[Items from a dataset]

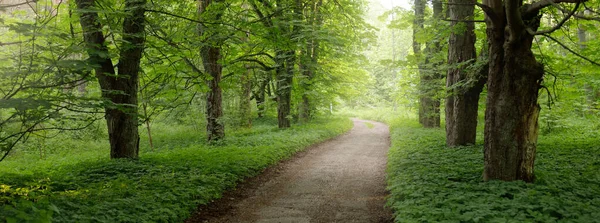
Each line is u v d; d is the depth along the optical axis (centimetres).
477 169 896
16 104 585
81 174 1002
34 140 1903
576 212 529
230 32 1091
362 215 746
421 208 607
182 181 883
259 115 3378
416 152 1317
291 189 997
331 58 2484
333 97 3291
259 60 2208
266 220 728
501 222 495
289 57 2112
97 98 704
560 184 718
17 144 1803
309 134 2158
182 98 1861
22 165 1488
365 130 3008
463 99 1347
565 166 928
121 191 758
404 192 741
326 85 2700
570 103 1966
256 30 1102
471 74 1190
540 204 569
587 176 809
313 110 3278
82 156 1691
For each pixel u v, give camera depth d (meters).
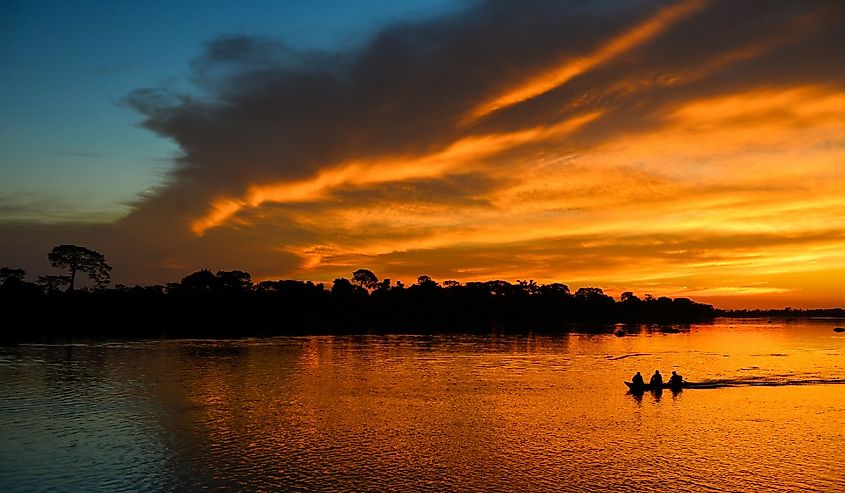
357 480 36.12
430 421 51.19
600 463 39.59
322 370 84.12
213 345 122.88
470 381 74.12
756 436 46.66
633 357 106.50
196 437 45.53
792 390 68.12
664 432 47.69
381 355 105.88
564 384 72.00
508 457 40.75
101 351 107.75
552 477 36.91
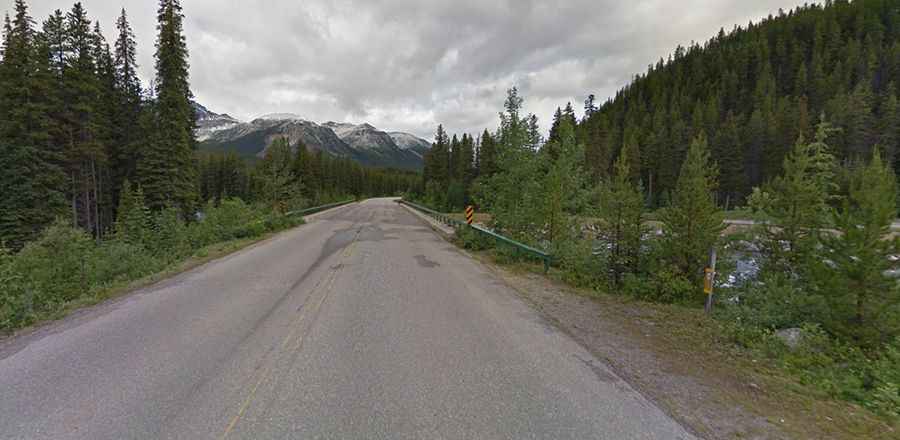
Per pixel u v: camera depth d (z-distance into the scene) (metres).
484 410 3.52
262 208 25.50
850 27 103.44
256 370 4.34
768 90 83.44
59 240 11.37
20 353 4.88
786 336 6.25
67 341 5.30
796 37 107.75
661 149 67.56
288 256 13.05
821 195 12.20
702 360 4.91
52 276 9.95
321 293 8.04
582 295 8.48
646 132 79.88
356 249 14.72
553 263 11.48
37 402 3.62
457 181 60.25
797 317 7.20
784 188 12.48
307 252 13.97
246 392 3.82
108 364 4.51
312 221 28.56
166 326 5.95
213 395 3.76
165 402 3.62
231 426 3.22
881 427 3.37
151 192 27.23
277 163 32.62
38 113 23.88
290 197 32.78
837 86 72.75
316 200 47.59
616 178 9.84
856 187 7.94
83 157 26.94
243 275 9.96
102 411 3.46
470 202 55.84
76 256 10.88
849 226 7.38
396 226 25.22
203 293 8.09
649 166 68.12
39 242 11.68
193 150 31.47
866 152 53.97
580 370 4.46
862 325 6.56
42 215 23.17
...
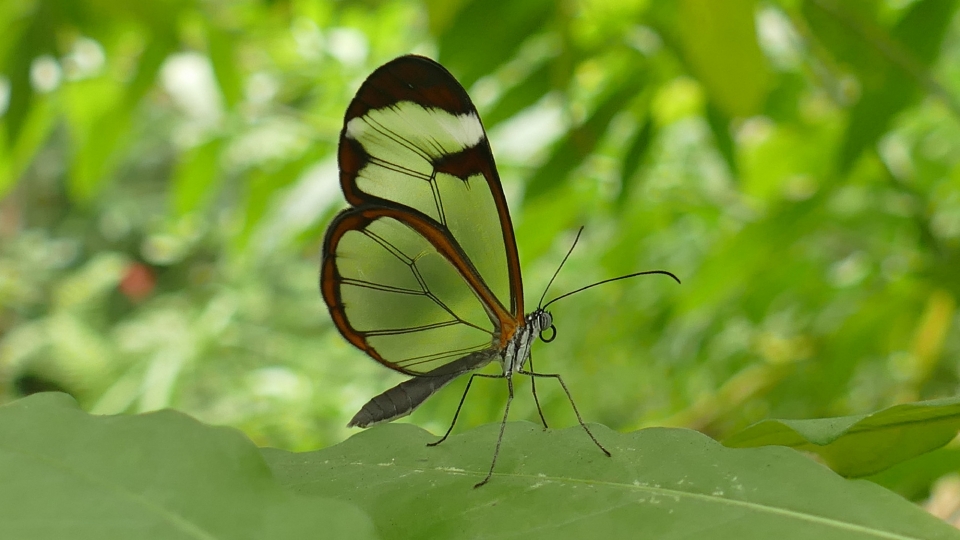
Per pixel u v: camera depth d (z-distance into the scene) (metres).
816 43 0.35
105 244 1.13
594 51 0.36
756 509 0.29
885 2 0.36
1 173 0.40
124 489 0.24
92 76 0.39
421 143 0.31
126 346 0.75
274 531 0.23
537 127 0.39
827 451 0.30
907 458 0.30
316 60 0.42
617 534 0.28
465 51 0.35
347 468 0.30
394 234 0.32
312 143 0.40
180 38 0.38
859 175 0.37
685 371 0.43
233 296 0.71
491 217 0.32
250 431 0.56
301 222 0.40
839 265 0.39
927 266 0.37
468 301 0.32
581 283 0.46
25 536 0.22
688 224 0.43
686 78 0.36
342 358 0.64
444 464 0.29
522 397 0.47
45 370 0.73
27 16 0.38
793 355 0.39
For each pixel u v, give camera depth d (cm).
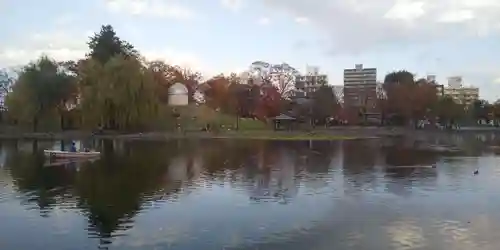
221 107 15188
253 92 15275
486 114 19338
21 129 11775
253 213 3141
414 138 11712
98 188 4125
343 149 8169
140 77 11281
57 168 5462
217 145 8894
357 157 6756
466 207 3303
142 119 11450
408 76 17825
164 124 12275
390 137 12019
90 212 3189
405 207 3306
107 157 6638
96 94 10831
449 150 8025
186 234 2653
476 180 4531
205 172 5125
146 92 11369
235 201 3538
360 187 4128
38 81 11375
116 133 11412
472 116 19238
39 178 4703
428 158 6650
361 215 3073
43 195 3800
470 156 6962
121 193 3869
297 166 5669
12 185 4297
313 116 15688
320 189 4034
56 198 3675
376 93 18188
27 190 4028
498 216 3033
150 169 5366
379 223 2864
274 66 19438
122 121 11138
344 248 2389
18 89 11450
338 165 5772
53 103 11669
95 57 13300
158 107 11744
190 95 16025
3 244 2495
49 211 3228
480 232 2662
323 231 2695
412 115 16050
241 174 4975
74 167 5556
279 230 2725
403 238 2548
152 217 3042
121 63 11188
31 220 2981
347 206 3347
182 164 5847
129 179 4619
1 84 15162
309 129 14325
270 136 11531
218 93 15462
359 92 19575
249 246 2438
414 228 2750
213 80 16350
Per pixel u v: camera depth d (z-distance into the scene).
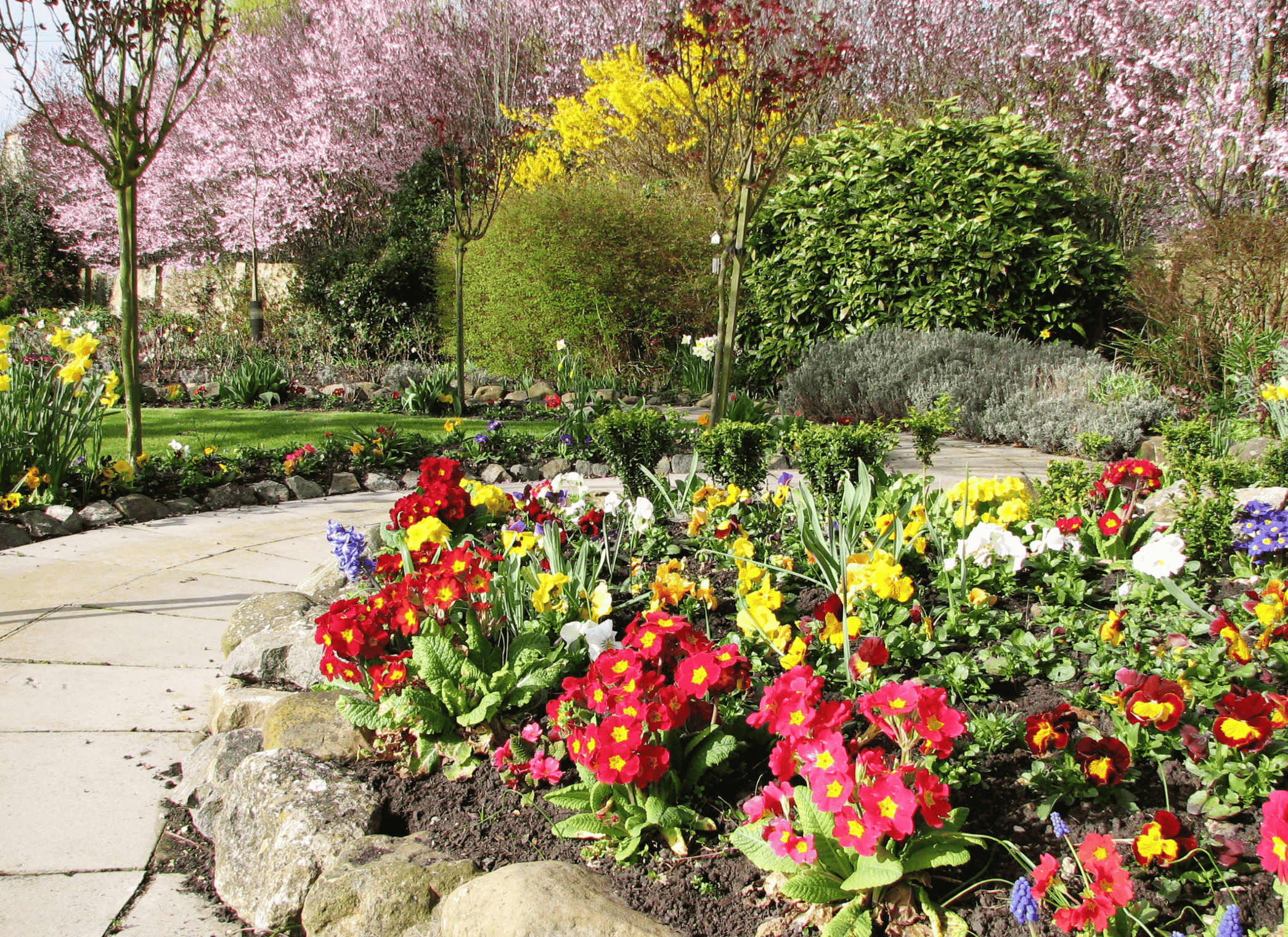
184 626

#### [EXERCISE]
What you return must be the lines above that run from the line with "702 360 4.91" to the line with "42 215 23.17", inclusive, each copied exactly.

#### [REPLY TO THE TASK]
702 360 4.91
52 276 9.95
321 293 8.04
582 295 8.48
646 132 79.88
356 249 14.72
553 263 11.48
37 402 3.62
457 181 60.25
797 317 7.20
784 188 12.48
307 252 13.97
246 392 3.82
108 364 4.51
312 221 28.56
166 326 5.95
213 395 3.76
165 402 3.62
231 426 3.22
881 427 3.37
151 192 27.23
277 163 32.62
38 113 23.88
290 197 32.78
837 86 72.75
316 200 47.59
616 178 9.84
856 187 7.94
83 157 26.94
243 275 9.96
102 411 3.46
470 202 55.84
76 256 10.88
849 226 7.38
396 226 25.22
203 293 8.09
649 166 68.12
39 242 11.68
193 150 31.47
866 152 53.97
580 370 4.46
862 325 6.56
42 215 23.17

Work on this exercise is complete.